== Segment start ==

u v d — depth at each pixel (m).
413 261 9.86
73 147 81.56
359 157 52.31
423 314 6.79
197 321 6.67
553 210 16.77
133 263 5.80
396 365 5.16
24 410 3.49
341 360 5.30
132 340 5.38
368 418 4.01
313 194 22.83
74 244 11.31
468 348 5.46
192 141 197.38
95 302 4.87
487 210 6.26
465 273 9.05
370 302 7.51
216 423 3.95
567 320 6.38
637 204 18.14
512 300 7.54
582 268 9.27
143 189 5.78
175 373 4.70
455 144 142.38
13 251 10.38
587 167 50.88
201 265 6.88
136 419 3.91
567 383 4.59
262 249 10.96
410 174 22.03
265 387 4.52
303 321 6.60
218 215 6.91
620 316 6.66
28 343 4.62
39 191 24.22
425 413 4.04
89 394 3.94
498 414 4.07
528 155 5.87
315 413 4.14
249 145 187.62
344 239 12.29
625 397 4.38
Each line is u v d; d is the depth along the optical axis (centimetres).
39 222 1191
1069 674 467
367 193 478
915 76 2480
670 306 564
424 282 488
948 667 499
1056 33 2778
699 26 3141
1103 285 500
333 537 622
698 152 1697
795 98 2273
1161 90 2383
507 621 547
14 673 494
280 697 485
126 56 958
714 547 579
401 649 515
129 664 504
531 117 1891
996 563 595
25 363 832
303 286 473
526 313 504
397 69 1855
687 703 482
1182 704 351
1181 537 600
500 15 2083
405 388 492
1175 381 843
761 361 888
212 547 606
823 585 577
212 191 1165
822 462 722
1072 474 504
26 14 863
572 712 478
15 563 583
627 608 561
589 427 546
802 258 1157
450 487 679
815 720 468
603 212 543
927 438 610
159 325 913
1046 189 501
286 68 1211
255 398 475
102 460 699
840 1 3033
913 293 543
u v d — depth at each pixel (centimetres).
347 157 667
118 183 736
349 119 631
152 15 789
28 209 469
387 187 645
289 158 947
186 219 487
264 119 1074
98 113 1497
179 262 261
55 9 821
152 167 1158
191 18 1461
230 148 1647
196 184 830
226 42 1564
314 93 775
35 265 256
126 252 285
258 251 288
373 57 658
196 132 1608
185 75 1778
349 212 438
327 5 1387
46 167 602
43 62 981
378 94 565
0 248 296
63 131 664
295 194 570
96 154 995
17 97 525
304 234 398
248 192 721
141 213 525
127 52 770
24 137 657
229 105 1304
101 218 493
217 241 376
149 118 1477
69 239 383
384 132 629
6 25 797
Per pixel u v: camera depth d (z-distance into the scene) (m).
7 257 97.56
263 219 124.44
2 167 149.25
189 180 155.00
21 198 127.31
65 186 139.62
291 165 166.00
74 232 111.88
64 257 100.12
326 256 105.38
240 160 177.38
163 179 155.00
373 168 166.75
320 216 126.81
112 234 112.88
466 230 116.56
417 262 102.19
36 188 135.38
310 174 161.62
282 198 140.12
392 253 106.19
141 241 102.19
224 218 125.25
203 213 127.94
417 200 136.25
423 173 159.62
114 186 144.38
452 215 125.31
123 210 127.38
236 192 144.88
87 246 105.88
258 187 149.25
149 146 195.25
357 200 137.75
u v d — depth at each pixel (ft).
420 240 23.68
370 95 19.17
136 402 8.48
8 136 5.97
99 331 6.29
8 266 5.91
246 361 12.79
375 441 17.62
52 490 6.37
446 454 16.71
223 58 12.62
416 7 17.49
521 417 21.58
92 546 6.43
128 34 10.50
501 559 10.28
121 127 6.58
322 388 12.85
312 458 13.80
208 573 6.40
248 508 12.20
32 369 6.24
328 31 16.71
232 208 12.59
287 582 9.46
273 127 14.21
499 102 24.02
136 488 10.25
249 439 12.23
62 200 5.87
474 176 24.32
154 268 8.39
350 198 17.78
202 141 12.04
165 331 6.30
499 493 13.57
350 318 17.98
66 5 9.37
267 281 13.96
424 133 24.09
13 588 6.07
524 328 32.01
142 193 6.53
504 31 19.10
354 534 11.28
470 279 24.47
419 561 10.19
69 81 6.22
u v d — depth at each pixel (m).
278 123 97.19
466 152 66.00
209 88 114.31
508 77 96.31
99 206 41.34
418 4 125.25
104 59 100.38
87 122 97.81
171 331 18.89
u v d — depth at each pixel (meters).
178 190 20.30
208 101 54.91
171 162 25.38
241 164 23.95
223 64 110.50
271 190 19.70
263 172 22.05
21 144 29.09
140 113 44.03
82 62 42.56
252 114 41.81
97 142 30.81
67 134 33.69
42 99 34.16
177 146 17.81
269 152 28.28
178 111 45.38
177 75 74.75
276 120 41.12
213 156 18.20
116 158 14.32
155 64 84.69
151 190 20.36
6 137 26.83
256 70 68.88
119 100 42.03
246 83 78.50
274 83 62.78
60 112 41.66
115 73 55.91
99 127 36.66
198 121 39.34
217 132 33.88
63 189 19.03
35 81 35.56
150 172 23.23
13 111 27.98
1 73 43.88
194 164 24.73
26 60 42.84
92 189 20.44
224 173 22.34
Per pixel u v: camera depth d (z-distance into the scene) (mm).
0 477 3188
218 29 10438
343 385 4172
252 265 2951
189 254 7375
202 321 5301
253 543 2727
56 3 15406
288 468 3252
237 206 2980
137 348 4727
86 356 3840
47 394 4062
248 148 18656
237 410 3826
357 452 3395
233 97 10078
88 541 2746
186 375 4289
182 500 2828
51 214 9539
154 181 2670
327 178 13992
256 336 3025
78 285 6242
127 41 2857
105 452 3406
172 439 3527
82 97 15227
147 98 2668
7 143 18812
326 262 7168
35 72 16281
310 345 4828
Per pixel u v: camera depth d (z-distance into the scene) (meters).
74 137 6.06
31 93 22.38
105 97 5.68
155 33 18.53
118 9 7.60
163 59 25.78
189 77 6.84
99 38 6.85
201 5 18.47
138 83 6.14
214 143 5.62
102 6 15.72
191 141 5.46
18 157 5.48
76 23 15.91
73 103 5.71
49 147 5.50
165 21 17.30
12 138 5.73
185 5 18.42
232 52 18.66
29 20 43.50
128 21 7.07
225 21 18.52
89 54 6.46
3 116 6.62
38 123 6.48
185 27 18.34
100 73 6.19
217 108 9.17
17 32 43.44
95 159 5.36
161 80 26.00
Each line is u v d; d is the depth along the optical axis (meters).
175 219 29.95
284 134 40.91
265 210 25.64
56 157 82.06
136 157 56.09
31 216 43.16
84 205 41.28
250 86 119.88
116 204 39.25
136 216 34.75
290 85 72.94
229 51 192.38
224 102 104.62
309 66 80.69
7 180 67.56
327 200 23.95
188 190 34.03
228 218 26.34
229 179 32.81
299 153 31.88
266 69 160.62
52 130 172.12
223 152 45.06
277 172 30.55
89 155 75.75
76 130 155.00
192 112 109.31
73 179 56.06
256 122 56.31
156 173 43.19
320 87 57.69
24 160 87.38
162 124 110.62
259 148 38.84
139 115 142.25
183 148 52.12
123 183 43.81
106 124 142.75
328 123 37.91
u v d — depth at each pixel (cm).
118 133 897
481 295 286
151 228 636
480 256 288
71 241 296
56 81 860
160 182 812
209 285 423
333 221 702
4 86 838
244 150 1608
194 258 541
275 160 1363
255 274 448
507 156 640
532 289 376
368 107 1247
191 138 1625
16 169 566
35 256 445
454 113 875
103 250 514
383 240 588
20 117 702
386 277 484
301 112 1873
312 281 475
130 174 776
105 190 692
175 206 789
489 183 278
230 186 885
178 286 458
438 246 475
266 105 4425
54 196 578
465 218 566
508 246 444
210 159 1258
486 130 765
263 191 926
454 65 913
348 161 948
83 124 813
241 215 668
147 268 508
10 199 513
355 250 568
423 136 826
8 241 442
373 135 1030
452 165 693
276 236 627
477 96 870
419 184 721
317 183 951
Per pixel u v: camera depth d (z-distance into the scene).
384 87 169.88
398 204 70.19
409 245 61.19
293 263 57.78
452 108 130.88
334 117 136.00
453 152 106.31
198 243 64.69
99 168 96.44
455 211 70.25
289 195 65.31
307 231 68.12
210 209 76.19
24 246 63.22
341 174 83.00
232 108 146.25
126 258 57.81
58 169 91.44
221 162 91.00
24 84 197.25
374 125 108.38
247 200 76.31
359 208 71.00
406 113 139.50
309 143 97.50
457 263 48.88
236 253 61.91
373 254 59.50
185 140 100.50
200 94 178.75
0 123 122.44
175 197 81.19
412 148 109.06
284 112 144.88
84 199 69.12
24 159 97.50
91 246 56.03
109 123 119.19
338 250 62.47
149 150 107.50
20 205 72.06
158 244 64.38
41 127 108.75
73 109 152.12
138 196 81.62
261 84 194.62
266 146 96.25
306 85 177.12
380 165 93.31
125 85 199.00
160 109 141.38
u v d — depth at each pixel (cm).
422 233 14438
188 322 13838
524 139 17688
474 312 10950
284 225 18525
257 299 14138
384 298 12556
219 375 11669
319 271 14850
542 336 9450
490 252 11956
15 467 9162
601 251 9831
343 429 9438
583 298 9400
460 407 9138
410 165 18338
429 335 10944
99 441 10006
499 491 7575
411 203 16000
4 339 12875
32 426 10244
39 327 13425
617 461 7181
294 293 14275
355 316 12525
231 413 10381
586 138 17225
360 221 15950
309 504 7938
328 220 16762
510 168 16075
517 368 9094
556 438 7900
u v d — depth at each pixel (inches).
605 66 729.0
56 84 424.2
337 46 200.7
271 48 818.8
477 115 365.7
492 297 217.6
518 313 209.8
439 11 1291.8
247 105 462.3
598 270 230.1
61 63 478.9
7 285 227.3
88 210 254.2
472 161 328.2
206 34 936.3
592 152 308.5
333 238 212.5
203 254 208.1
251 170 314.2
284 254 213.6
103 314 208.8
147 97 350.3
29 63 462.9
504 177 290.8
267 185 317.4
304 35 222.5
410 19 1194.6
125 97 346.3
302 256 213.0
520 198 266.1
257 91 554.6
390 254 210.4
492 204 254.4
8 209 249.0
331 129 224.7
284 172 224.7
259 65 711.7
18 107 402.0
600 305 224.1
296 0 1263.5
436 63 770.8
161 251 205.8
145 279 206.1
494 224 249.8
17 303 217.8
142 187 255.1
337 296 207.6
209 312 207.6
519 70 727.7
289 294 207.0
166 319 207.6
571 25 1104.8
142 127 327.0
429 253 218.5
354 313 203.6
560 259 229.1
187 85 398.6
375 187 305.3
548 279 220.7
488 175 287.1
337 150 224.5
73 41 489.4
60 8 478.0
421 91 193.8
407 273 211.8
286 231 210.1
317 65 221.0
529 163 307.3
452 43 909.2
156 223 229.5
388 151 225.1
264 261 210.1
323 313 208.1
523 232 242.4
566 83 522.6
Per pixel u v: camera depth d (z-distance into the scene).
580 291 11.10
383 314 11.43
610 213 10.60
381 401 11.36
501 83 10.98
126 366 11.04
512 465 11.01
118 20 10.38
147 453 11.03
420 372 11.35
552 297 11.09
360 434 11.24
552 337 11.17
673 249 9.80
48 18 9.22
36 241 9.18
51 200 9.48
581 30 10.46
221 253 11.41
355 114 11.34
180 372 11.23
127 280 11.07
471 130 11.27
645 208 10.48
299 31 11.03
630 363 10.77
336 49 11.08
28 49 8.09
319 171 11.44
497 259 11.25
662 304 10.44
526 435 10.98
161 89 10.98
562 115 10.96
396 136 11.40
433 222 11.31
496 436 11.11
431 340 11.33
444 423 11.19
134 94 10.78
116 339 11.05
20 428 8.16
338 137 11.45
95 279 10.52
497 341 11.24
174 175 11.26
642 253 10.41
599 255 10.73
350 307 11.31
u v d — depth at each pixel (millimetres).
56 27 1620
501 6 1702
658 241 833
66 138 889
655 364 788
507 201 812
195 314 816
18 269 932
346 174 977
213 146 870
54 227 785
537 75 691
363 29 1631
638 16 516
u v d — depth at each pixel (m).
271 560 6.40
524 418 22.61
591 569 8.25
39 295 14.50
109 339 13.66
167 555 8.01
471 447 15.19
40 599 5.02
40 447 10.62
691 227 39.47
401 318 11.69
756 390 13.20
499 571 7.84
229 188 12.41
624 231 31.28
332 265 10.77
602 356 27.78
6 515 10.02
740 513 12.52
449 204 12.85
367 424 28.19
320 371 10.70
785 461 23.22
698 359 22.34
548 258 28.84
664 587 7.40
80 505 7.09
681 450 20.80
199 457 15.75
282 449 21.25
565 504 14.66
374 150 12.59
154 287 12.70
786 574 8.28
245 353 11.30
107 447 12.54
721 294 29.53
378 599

== Segment end ==

• **What this task involves**: Where does the string "centimetres" occur in the data above? Copy every line that holds it.

• **Exercise response**:
Each line is u v d; d is the depth along the optical axis (centimetres).
u v d — depth at each pixel (centimetres).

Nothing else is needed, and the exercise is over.